About this exercise ->
Restate the listing below line for line and word for word, without the pictures.
========
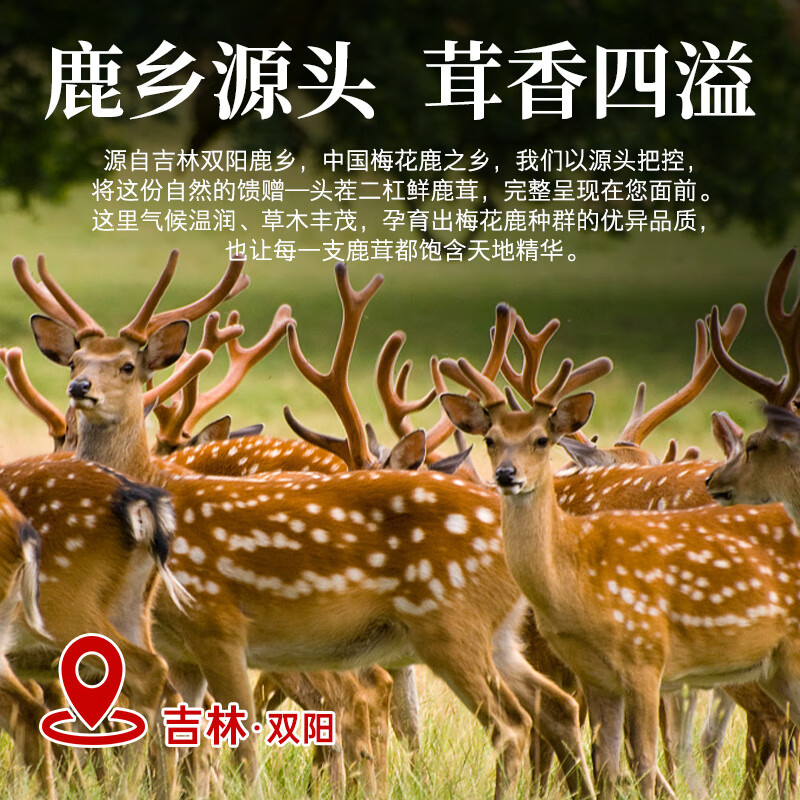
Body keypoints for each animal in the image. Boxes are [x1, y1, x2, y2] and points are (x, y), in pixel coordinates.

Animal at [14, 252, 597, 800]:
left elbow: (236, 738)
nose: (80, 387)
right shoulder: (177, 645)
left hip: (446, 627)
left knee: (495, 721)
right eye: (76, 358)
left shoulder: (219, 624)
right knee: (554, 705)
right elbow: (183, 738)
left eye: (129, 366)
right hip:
========
Reply ->
Body keypoints for each animal in the image. Boxes are [x1, y1, x2, y2] and points are (x, y), in pixel coordinates.

Animal at [14, 252, 597, 800]:
left elbow: (236, 738)
nose: (80, 387)
right shoulder: (177, 645)
left hip: (446, 627)
left knee: (495, 721)
right eye: (76, 358)
left shoulder: (219, 624)
right knee: (554, 705)
right elbow: (183, 738)
left eye: (129, 366)
right hip:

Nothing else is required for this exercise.